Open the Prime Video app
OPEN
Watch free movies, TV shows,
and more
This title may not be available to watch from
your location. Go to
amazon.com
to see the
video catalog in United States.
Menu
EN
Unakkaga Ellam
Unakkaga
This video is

----

TASK DESCRIPTION:
Return each line of the listing that holds the word "This".

RESPONSE TO THE EXERCISE:
This title may not be available to watch from
This video is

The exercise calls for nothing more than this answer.